→ **EXERCISE TEXT**:

AustLII [Home] [Databases] [WorldLII] [Search] [Feedback]

Administrative Appeals Tribunal of Australia

You are here:  AustLII >> Databases >> Administrative Appeals Tribunal of Australia >> 2011 >> [2011] AATA 57

[Database Search] [Name Search] [Recent Decisions] [Noteup] [Download] [Help]

Mili and Ors and Minister for Immigration and Citizenship [2011] AATA 57 (4 February 2011)

Last Updated: 4 February 2011

Administrative Appeals Tribunal

DECISION AND REASONS FOR DECISION [2011] AATA 57

ADMINISTRATIVE APPEALS TRIBUNAL )

) No 2010/4613

GENERAL ADMINISTRATIVE DIVISION

)

Re
THERESA MILI

Applicant


And
MINISTER FOR IMMIGRATION AND CITIZENSHIP

Respondent

No 2010/4614



Re
GEORGE TANNA

Applicant


And
MINISTER FOR IMMIGRATION AND CITIZENSHIP

Respondent


No 2010/4615



Re
JOHN DAWANINCURA

Applicant


And
MINISTER FOR IMMIGRATION AND CITIZENSHIP

Respondent

No 2010/4616



Re
HENRY DAWANINCURA

Applicant


And
MINISTER FOR IMMIGRATION AND CITIZENSHIP

Respondent

No 2010/4618



Re
ARCHIE (NEVILLE) CHAPMAN

Applicant


And
MINISTER FOR IMMIGRATION AND CITIZENSHIP

Respondent


DECISION

Tribunal
Deputy President P E Hack SC

Date 4 February 2011

Place Brisbane

Decision
The Tribunal refuses each application for an extension of time.


...................[Sgd].................

→ **WHAT TO DO**:
1. In the tribunal decision, which member constituted the Tribunal?
2. Extend the tribunal decision by writing on from its final line.
The data that follows has no connection to the tribunal decision.

→ **SUPPLIED MATERIAL**:

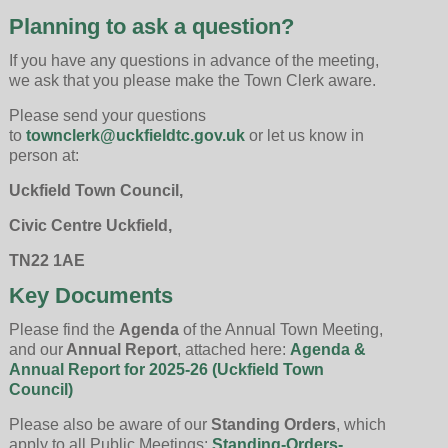
Planning to ask a question?
If you have any questions in advance of the meeting,
we ask that you please make the Town Clerk aware.
Please send your questions
to
townclerk@uckfieldtc.gov.uk
or let us know in
person at:
Uckfield Town Council,
Civic Centre Uckfield,
TN22 1AE
Key Documents
Please find the
Agenda
of the Annual Town Meeting,
and our
Annual Report
, attached here:
Agenda &
Annual Report for 2025-26 (Uckfield Town
Council)
Please also be aware of our
Standing Orders
, which
apply to all Public Meetings:
Standing-Orders-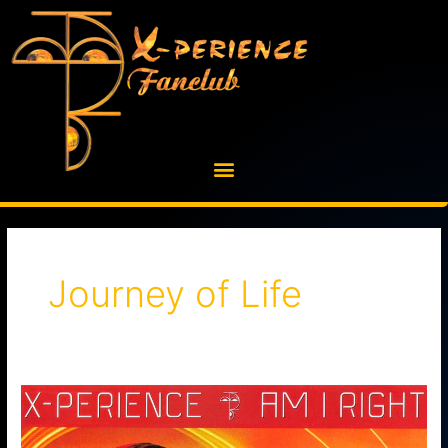
Skip
to
content
Journey of Life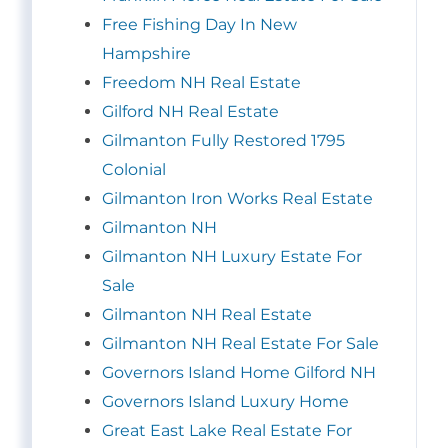
Free Fishing Day In New
Hampshire
Freedom NH Real Estate
Gilford NH Real Estate
Gilmanton Fully Restored 1795
Colonial
Gilmanton Iron Works Real Estate
Gilmanton NH
Gilmanton NH Luxury Estate For
Sale
Gilmanton NH Real Estate
Gilmanton NH Real Estate For Sale
Governors Island Home Gilford NH
Governors Island Luxury Home
Great East Lake Real Estate For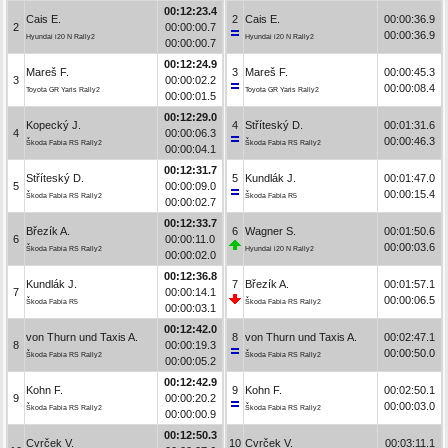
00:12:23.4
Cais E.
2
Cais E.
00:00:36.9
2
00:00:00.7
00:00:36.9
Hyundai i20 N Rally2
Hyundai i20 N Rally2
00:00:00.7
00:12:24.9
Mareš F.
3
Mareš F.
00:00:45.3
3
00:00:02.2
00:00:08.4
Toyota GR Yaris Rally2
Toyota GR Yaris Rally2
00:00:01.5
00:12:29.0
Kopecký J.
4
Stříteský D.
00:01:31.6
4
00:00:06.3
00:00:46.3
Škoda Fabia RS Rally2
Škoda Fabia RS Rally2
00:00:04.1
00:12:31.7
Stříteský D.
5
Kundlák J.
00:01:47.0
5
00:00:09.0
00:00:15.4
Škoda Fabia RS Rally2
Škoda Fabia R5
00:00:02.7
00:12:33.7
Březík A.
6
Wagner S.
00:01:50.6
6
00:00:11.0
00:00:03.6
Škoda Fabia RS Rally2
Hyundai i20 N Rally2
00:00:02.0
00:12:36.8
Kundlák J.
7
Březík A.
00:01:57.1
7
00:00:14.1
00:00:06.5
Škoda Fabia R5
Škoda Fabia RS Rally2
00:00:03.1
00:12:42.0
von Thurn und Taxis A.
8
von Thurn und Taxis A.
00:02:47.1
8
00:00:19.3
00:00:50.0
Škoda Fabia RS Rally2
Škoda Fabia RS Rally2
00:00:05.2
00:12:42.9
Kohn F.
9
Kohn F.
00:02:50.1
9
00:00:20.2
00:00:03.0
Škoda Fabia RS Rally2
Škoda Fabia RS Rally2
00:00:00.9
00:12:50.3
Cvrček V.
10
Cvrček V.
00:03:11.1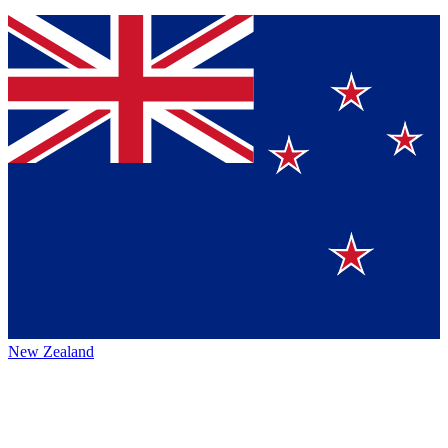
New Zealand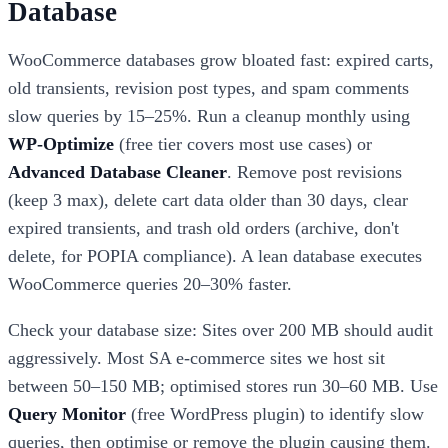
Database
WooCommerce databases grow bloated fast: expired carts,
old transients, revision post types, and spam comments
slow queries by 15–25%. Run a cleanup monthly using
WP-Optimize
(free tier covers most use cases) or
Advanced Database Cleaner
. Remove post revisions
(keep 3 max), delete cart data older than 30 days, clear
expired transients, and trash old orders (archive, don't
delete, for POPIA compliance). A lean database executes
WooCommerce queries 20–30% faster.
Check your database size: Sites over 200 MB should audit
aggressively. Most SA e-commerce sites we host sit
between 50–150 MB; optimised stores run 30–60 MB. Use
Query Monitor
(free WordPress plugin) to identify slow
queries, then optimise or remove the plugin causing them.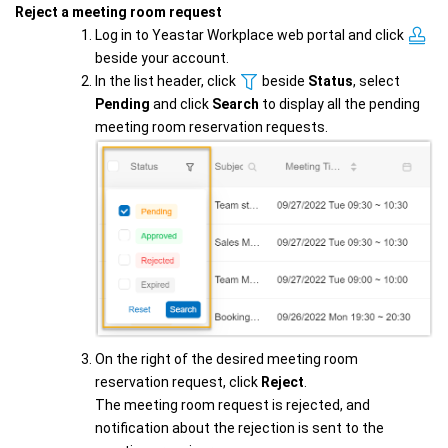
Reject a meeting room request
Log in to Yeastar Workplace web portal and click
beside your account.
In the list header, click
beside
Status
, select
Pending
and click
Search
to display all the pending
meeting room reservation requests.
On the right of the desired meeting room
reservation request, click
Reject
.
The meeting room request is rejected, and
notification about the rejection is sent to the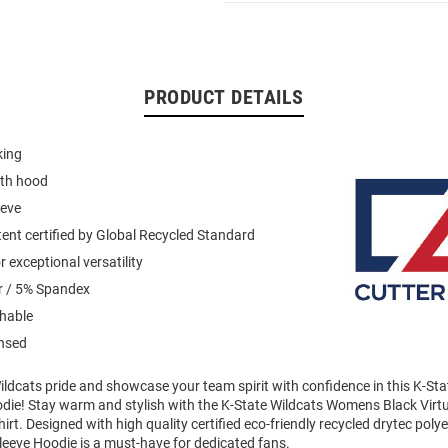
PRODUCT DETAILS
king
ith hood
eeve
ent certified by Global Recycled Standard
 exceptional versatility
r / 5% Spandex
hable
ensed
ldcats pride and showcase your team spirit with confidence in this K-Sta
die! Stay warm and stylish with the K-State Wildcats Womens Black Virt
t. Designed with high quality certified eco-friendly recycled drytec polyes
leeve Hoodie is a must-have for dedicated fans.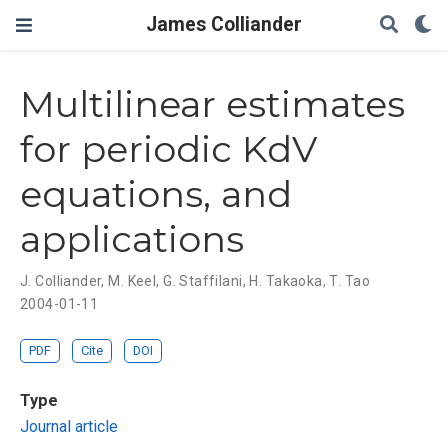
James Colliander
Multilinear estimates
for periodic KdV
equations, and
applications
J. Colliander
,
M. Keel
,
G. Staffilani
,
H. Takaoka
,
T. Tao
2004-01-11
PDF
Cite
DOI
Type
Journal article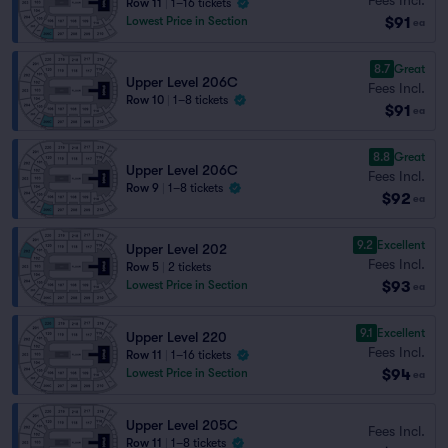
Row 11
|
1–16 tickets
$91
Lowest Price in Section
ea
8.7
Great
Upper Level 206C
Fees Incl.
Row 10
|
1–8 tickets
$91
ea
8.8
Great
Upper Level 206C
Fees Incl.
Row 9
|
1–8 tickets
$92
ea
9.2
Excellent
Upper Level 202
Fees Incl.
Row 5
|
2 tickets
$93
Lowest Price in Section
ea
9.1
Excellent
Upper Level 220
Fees Incl.
Row 11
|
1–16 tickets
$94
Lowest Price in Section
ea
Upper Level 205C
Fees Incl.
Row 11
|
1–8 tickets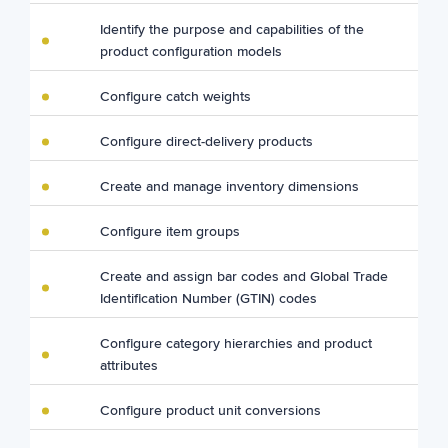
Identify the purpose and capabilities of the
product configuration models
Configure catch weights
Configure direct-delivery products
Create and manage inventory dimensions
Configure item groups
Create and assign bar codes and Global Trade
Identification Number (GTIN) codes
Configure category hierarchies and product
attributes
Configure product unit conversions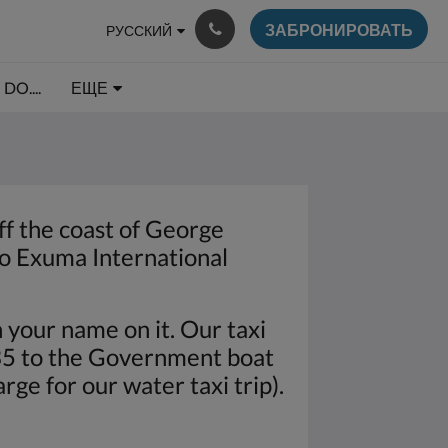
ЗАБРОНИРОВАТЬ
РУССКИЙ
DO....
ЕЩЕ
off the coast of George
to Exuma International
h your name on it. Our taxi
$35 to the Government boat
rge for our water taxi trip).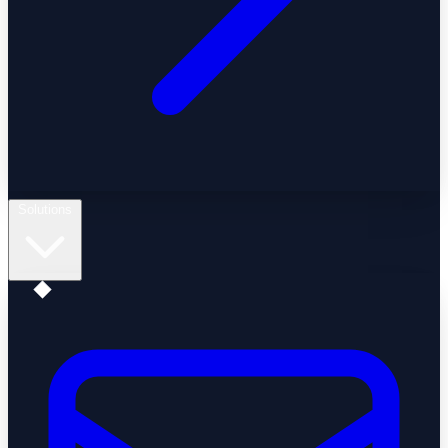
Solutions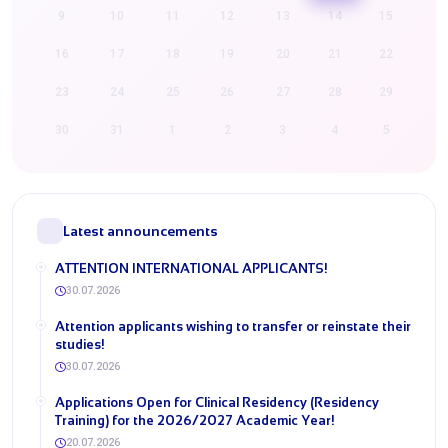
9
10
11
12
13
14
15
16
17
18
19
20
21
22
23
24
25
26
27
28
29
30
31
1
2
3
4
5
Latest announcements
ATTENTION INTERNATIONAL APPLICANTS!
30.07.2026
​Attention applicants wishing to transfer or reinstate their
studies!
30.07.2026
​Applications Open for Clinical Residency (Residency
Training) for the 2026/2027 Academic Year!
20.07.2026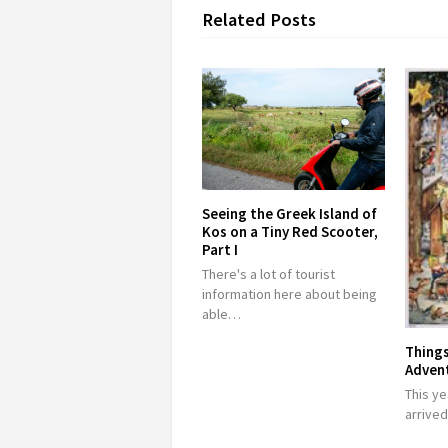
Related Posts
Seeing the Greek Island of
Kos on a Tiny Red Scooter,
Part I
There's a lot of tourist
information here about being
able…
Things
Adven
This ye
arrive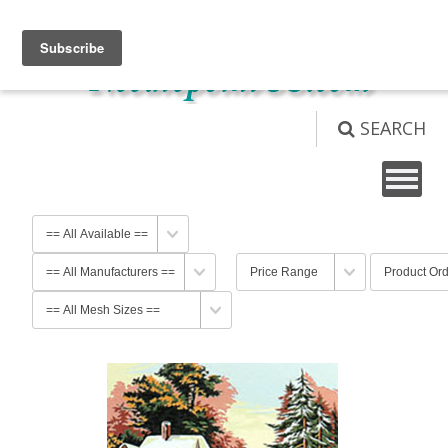
View Cart (
0
)
Not logged in
Login
SEARCH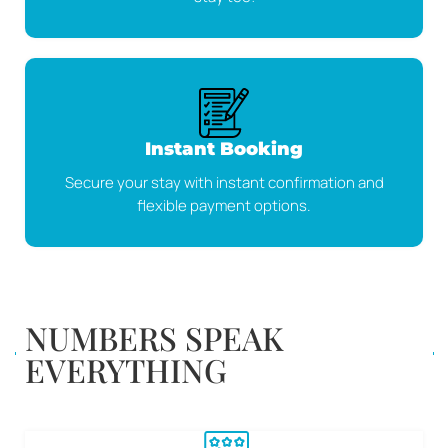
Instant Booking
Secure your stay with instant confirmation and
flexible payment options.
NUMBERS SPEAK
EVERYTHING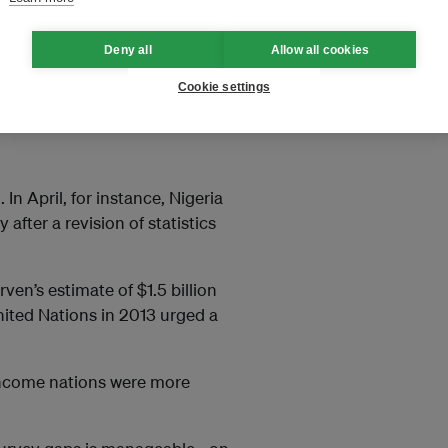
o climate change.
Deny all
Allow all cookies
th the help of the Internet and
its latest census in 2010,
Cookie settings
In April, for instance, Nigeria
after a revision of statistics
ven’s estimate of $1.5 billion
nited Nations in 2013 urged a
 income nations were more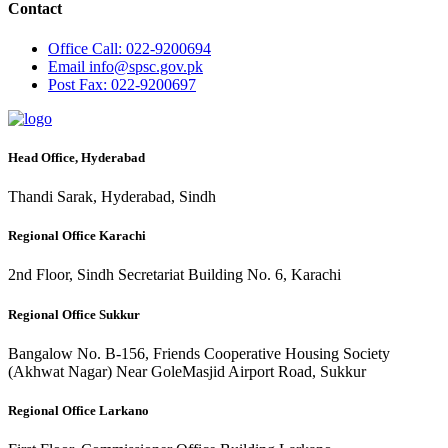
Contact
Office
Call: 022-9200694
Email
info@spsc.gov.pk
Post
Fax: 022-9200697
Head Office, Hyderabad
Thandi Sarak, Hyderabad, Sindh
Regional Office Karachi
2nd Floor, Sindh Secretariat Building No. 6, Karachi
Regional Office Sukkur
Bangalow No. B-156, Friends Cooperative Housing Society
(Akhwat Nagar) Near GoleMasjid Airport Road, Sukkur
Regional Office Larkano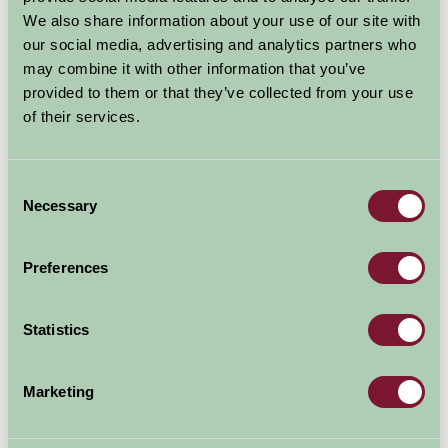
Events in East Yorkshire, too
We also share information about your use of our site with
numerous to mention all take
our social media, advertising and analytics partners who
place throughout the year and
may combine it with other information that you’ve
there is something for all to enjoy.
provided to them or that they’ve collected from your use
of their services.
To give
Consent
Necessary
you a
Selection
Preferences
Statistics
Marketing
taste:..................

→ **RESULTS FOR EACH TASK**:
1. Deputy President P E Hack SC

2.
Deputy President

CATCHWORDS

IMMIGRATION & CITIZENSHIP – Citizenship - Applicants born in Papua New Guinea prior to Independence – Resumption of Australian Citizenship status.

PRACTICE & PRODEDURE – Extension of time – Lack of utility as bound to fail – Extension of time refused.


Australian Citizenship Act 1997 (Cth) s 29


Minister for Immigration v Walsh [2002] FCAFC 205; (2002) 125 FCR 31


REASONS FOR DECISION


4 February 2011
Deputy President P E Hack SC

  1. There are before the Tribunal applications from, or on behalf of, five residents of Papua New Guinea in which an extension of time is sought to review decisions by the respondent, the Minister for Immigration and Citizenship, refusing applications to renew Australian citizenship.
  2. The applications raise common issues and were heard together. Given that I am of the view that each application ought to be refused for similar reasons, it is convenient to do so in a single set of reasons.
  3. The starting point is s 29 of the Australian Citizenship Act 2007 (Cth). It provides, so far as is presently material:
(2) A person is eligible to become an Australian citizen again under this Subdivision if:
(a) the person ceased to be an Australian citizen under:
(i) section 33 (about renunciation) in order to acquire or retain the nationality or citizenship of a foreign country or to avoid suffering significant hardship or detriment; or
(ii) section 36 (about children); and
(b) if the person is aged 18 or over at the time the person made the application—the Minister is satisfied that the person is of good character at the time of the Minister’s decision on the application.
Note 1: See also section 32 (which is about persons resuming their former citizenship status).
Note 2: A person who ceases to be an Australian citizen under section 34 or 35 may apply to become an Australian citizen again under Subdivision A, AA or B.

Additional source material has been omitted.